Estão a ver o horror da coisa?! Desde Georges Pompidou – que tinha sido um alto quadro do Banco Rotschild antes de ser chamado por De Gaulle para o serviço da República e por isso era acusado todos os dias de ser um homem de mão do grande capital, como se passasse pela cabeça de alguém que um homem como o Barão Rotschild pudesse pedir algum favor ao PM – que não se via uma coisa assim. Os juízes encetaram de imediato uma investigação a todas as eventuais benesses que o amigo do Presidente e do PM poderia ter recebido em troca.

 

A investigação durava, durava, e nada de realmente comprometedor se apurava contra Bérégovoy? “Qu`à cela ne tienne”, bem-aventurados os que têm inveja dos famosos, e fome, e sede, de vingança, como é aquele ucraniano de meia tigela tinha chegado onde chegou? Bastava que todos os dias, ou semanas, de preferência nas sextas à noite ou nos sábados de manhã, surgissem hipóteses novas, leves e bem urdidas insinuações, pequenos factos truncados, eventualmente sórdidos, que alguns juízes, mais ou menos próximos do processo, deixavam escorregar para a imprensa, que tudo abocanhava e transformava em lama. Vocês sabem do que é que eu estou a falar.

 

O regabofe, com “a honra de uma pessoa atirada aos cães”, terá contribuído largamente para que o PS francês perdesse as eleições gerais naquele ano de 1993. Pouco tempo depois, num 1º de Maio, com o tempo das cerejas por aí a bater à porta, Pierre Béregovoy apareceu morto num banco de jardim. 

 

 

PS1 - Escusam de me atiçar já os cães.Esta história passou-se em França, há 16 anos, não tem nada a ver com o comportamento de qualquer entidade pública ou privada, nacional.

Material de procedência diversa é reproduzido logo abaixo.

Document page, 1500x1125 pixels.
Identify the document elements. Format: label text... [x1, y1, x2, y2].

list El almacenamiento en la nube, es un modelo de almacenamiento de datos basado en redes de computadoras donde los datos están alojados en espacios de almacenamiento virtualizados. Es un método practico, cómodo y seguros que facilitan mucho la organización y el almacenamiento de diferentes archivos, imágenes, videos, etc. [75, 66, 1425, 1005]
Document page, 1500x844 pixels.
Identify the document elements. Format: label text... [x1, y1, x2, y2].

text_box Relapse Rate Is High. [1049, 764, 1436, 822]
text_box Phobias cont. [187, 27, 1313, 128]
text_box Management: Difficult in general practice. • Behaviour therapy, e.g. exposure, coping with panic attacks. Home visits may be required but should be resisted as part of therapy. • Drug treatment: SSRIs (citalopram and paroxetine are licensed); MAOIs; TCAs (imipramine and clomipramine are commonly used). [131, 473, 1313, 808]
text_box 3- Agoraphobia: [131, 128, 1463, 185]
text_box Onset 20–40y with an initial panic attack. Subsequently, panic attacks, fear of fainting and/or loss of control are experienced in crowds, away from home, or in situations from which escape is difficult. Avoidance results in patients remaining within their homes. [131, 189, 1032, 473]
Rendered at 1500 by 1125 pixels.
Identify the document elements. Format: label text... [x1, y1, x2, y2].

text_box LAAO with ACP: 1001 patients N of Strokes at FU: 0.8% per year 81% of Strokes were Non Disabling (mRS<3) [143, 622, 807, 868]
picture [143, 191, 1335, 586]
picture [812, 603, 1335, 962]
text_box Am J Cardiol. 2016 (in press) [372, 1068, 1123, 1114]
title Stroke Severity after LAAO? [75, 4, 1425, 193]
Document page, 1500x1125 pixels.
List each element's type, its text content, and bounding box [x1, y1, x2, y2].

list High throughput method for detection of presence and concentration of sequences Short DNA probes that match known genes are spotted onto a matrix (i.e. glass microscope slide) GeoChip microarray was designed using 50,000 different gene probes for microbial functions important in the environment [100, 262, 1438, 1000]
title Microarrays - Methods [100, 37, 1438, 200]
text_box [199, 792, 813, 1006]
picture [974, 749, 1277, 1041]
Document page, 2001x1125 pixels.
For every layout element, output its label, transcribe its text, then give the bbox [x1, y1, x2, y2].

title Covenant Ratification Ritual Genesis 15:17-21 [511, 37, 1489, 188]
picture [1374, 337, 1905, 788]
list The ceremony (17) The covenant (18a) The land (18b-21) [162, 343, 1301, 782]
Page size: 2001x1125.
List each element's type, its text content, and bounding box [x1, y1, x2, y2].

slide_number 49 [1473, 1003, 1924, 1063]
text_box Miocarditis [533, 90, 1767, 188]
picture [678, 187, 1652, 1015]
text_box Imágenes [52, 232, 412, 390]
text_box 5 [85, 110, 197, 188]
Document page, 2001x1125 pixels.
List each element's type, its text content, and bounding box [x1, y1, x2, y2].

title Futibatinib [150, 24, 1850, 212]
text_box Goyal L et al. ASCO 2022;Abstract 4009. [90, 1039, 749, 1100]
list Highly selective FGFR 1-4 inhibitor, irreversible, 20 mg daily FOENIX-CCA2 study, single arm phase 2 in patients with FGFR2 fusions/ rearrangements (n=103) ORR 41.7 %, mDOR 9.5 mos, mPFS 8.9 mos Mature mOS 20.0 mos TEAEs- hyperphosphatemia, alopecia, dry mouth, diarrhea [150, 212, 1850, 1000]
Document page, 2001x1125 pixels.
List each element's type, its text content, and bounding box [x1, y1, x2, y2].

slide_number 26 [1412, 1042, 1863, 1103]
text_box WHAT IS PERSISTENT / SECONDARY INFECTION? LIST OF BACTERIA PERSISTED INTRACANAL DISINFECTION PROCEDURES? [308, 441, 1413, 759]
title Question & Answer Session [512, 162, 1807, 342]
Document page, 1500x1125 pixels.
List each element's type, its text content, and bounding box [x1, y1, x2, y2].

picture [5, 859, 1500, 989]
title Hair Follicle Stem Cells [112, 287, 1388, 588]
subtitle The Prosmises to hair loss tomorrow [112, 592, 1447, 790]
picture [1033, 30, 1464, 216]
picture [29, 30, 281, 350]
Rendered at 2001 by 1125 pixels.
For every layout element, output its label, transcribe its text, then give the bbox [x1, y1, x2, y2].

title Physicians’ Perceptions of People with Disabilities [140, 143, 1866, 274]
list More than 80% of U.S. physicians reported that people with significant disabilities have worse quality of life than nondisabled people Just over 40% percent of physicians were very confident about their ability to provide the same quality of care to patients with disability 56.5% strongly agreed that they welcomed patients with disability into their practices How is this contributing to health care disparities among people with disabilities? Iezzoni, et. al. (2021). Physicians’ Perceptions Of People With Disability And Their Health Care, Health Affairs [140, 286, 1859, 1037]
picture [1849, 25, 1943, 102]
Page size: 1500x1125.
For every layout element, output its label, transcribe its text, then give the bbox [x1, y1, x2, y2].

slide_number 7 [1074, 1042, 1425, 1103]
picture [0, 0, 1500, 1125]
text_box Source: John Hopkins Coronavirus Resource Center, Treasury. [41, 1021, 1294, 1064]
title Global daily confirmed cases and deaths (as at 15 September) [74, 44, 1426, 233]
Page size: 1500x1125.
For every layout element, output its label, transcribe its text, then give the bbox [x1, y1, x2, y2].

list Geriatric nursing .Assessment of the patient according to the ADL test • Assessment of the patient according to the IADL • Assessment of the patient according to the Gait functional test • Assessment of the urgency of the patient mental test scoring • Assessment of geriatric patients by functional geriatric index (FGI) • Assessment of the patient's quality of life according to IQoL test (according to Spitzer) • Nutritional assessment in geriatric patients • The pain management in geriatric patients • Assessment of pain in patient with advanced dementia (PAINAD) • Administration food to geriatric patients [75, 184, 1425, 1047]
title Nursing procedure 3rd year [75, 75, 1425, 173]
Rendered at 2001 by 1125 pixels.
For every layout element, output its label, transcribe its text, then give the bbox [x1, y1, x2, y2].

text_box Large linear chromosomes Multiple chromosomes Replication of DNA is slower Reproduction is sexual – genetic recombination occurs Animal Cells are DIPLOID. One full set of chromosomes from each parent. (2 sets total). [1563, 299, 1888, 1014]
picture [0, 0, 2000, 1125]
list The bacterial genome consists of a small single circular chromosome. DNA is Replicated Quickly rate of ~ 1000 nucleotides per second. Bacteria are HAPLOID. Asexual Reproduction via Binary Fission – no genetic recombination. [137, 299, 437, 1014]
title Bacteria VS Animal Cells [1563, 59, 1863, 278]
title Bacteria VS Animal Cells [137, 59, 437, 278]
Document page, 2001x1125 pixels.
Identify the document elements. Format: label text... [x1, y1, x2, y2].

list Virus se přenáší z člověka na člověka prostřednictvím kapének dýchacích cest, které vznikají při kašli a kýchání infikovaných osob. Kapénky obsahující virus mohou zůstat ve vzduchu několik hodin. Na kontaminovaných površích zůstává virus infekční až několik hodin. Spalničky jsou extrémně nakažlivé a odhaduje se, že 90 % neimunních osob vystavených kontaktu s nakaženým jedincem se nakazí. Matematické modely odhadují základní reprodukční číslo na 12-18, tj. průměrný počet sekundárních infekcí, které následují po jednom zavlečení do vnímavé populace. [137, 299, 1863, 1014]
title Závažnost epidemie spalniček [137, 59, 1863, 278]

À cautela, activei a moderação de comentários. 

 

PS2 - Tenciono escrever aqui outras histórias exemplares, parecidas com a do Pierre Bérégovoy, que eu conheci de vista no PS francês, quando por lá andei no princípio da década de 70. Por favor, "deixem-me trabalhar"...

 

PS3 - A minha solidariedade com a Fernanda Câncio, do jugular. Eu sei do que é que ela está a falar, e que tem carradas de razão, quando denuncia as notícias que alguns plantam nos jornais.